** What the exercise asks **
Exact reproduction is required for the lines below starting at the line with "Compatibility" and ending at the line with "cultural exchange, and", both included. No other lines, and no pictures.

** Provided entries **

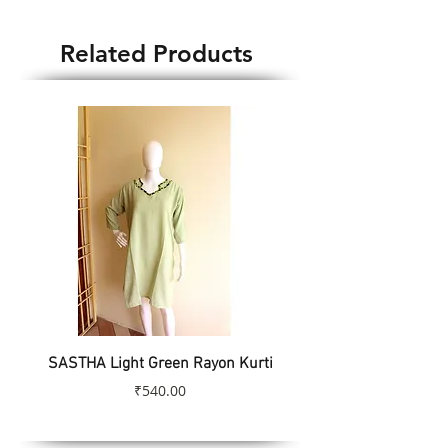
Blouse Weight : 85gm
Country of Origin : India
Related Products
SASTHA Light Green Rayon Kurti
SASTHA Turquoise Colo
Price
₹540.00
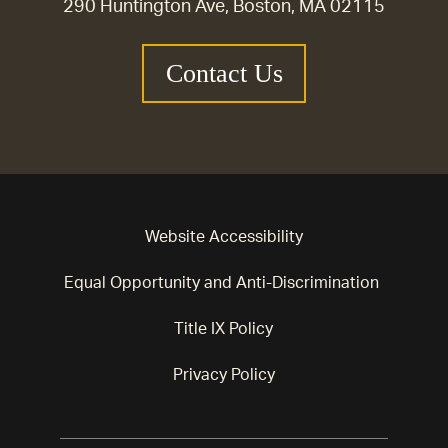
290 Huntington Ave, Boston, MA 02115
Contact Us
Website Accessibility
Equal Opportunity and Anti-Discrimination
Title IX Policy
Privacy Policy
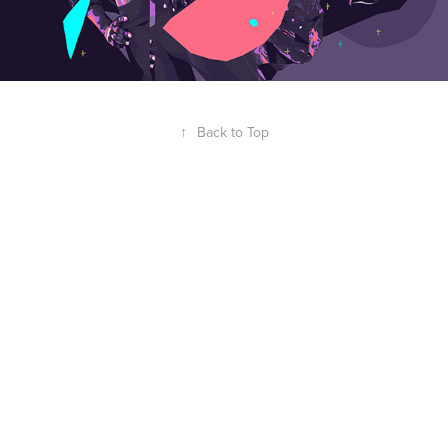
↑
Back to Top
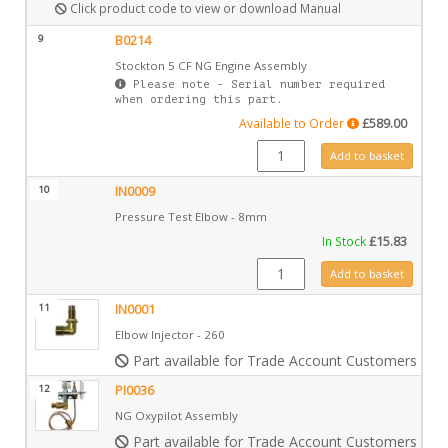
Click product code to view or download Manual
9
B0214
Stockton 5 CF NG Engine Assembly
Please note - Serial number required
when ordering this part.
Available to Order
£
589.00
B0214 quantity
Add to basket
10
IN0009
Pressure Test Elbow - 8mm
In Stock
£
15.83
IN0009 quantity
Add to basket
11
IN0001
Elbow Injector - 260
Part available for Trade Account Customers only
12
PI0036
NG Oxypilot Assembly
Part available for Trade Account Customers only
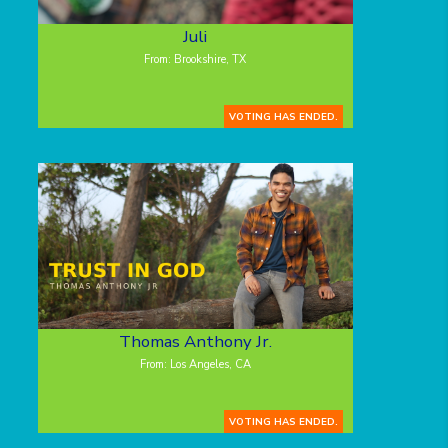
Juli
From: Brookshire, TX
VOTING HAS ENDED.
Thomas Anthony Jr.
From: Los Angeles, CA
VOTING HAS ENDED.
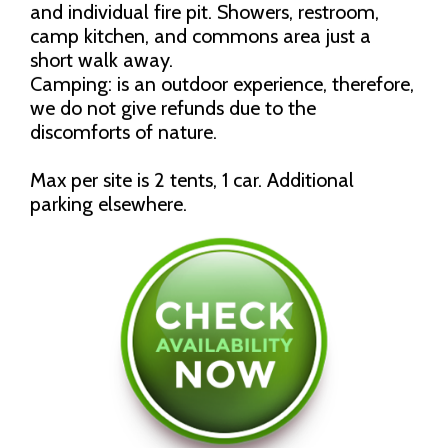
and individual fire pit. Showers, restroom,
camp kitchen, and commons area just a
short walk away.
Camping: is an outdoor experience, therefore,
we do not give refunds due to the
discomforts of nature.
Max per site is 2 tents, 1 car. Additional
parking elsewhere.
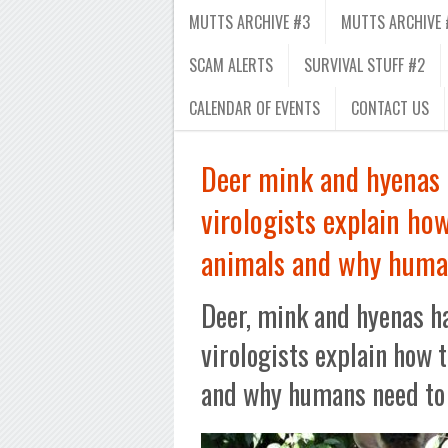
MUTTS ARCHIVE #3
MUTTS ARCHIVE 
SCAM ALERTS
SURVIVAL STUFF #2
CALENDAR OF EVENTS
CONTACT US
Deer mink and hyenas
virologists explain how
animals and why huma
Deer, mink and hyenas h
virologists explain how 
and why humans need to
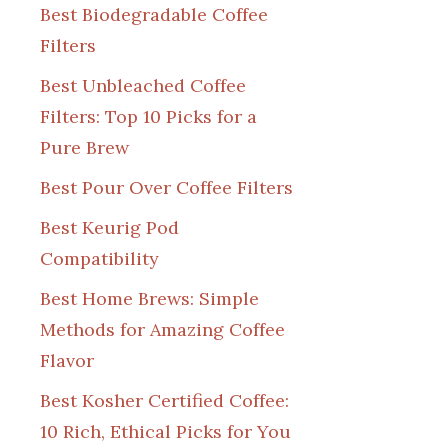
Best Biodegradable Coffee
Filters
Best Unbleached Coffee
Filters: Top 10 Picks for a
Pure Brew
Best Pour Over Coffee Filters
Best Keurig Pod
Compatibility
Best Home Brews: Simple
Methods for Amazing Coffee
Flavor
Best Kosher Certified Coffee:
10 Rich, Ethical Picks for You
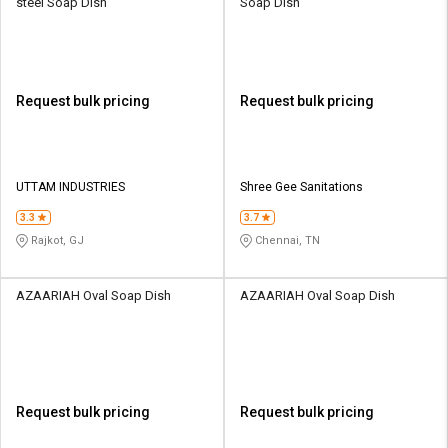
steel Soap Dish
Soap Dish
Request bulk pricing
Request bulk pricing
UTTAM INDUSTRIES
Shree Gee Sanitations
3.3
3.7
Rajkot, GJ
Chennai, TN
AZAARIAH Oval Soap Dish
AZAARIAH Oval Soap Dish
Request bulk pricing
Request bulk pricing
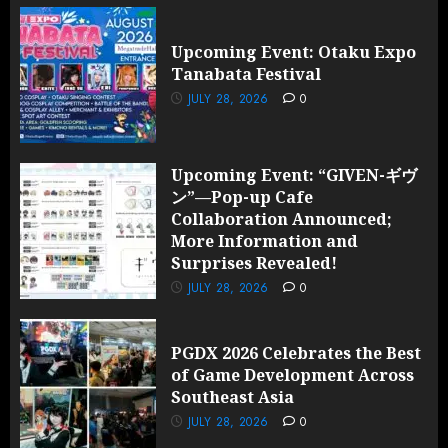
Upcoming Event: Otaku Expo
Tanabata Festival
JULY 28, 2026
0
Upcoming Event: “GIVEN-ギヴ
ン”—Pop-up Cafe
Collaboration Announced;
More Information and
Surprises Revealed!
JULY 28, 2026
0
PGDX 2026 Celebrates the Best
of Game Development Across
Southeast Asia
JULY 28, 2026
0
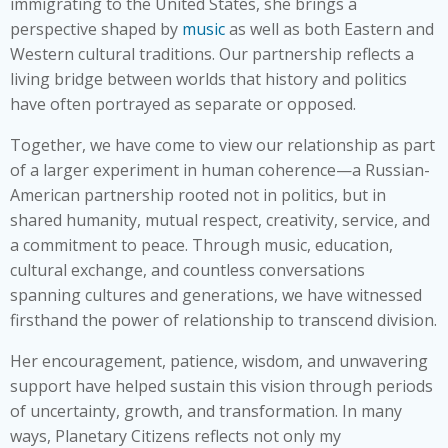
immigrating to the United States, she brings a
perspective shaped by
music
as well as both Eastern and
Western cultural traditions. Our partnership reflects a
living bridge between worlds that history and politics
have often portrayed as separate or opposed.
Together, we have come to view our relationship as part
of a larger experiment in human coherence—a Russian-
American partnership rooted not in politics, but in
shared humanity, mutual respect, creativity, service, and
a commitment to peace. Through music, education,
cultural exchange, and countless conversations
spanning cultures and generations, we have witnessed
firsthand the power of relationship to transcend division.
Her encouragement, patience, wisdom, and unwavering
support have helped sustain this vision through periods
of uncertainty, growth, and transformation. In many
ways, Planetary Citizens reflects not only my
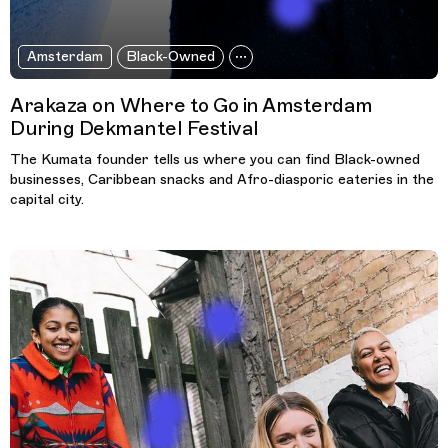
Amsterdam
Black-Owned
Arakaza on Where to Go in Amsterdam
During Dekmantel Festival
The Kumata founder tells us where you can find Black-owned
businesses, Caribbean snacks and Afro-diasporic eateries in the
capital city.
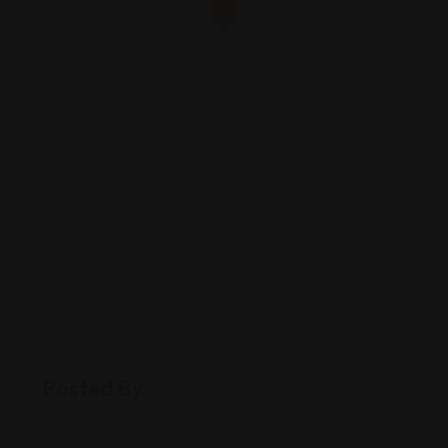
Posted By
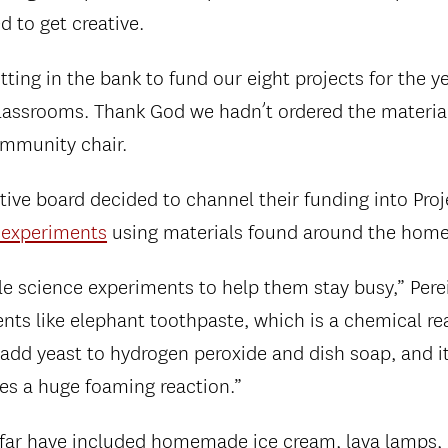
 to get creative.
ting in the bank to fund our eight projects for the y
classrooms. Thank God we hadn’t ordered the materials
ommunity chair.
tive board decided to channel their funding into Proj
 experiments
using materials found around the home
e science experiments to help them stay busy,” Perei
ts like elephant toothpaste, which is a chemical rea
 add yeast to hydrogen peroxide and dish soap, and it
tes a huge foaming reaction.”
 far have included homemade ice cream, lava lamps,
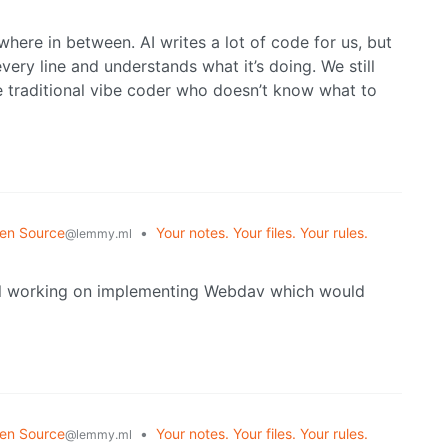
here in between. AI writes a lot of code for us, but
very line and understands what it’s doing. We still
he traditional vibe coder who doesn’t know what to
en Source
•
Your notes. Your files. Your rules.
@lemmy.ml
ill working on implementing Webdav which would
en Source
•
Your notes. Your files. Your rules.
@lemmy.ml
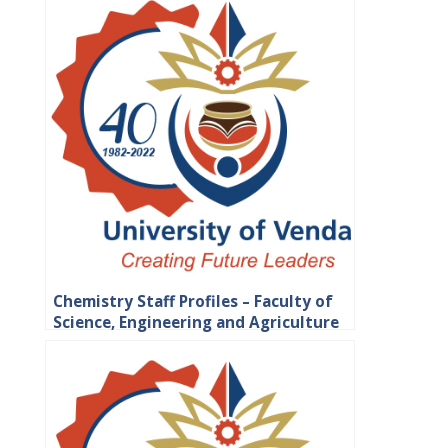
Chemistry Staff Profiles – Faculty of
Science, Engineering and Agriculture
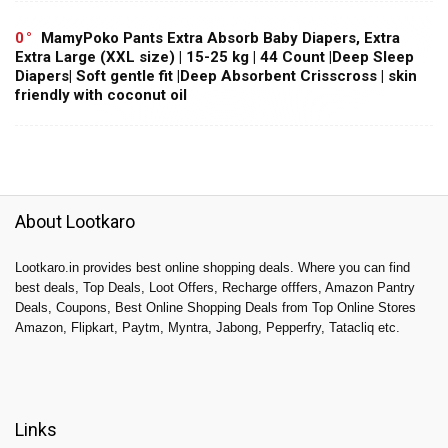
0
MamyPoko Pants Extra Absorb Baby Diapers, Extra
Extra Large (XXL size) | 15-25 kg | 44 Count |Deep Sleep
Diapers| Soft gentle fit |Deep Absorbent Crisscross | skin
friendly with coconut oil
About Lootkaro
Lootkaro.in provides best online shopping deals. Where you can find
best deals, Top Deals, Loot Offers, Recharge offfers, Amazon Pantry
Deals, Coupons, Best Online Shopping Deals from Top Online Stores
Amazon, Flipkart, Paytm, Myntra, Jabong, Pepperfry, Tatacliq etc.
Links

** Answer box **
Compatibility
Best Home Brews: Simple
Methods for Amazing Coffee
Flavor
Best Kosher Certified Coffee:
10 Rich, Ethical Picks for You
steel Soap Dish
Soap Dish
Request bulk pricing
Request bulk pricing
UTTAM INDUSTRIES
Shree Gee Sanitations
3.3
3.7
Rajkot, GJ
Chennai, TN
AZAARIAH Oval Soap Dish
AZAARIAH Oval Soap Dish
Request bulk pricing
Request bulk pricing
Upcoming Event: Otaku Expo
Tanabata Festival
JULY 28, 2026
0
Upcoming Event: “GIVEN-ギヴ
ン”—Pop-up Cafe
Collaboration Announced;
More Information and
Surprises Revealed!
JULY 28, 2026
0
PGDX 2026 Celebrates the Best
of Game Development Across
Southeast Asia
JULY 28, 2026
0
immigrating to the United States, she brings a
perspective shaped by
music
as well as both Eastern and
Western cultural traditions. Our partnership reflects a
living bridge between worlds that history and politics
have often portrayed as separate or opposed.
Together, we have come to view our relationship as part
of a larger experiment in human coherence—a Russian-
American partnership rooted not in politics, but in
shared humanity, mutual respect, creativity, service, and
a commitment to peace. Through music, education,
cultural exchange, and countless conversations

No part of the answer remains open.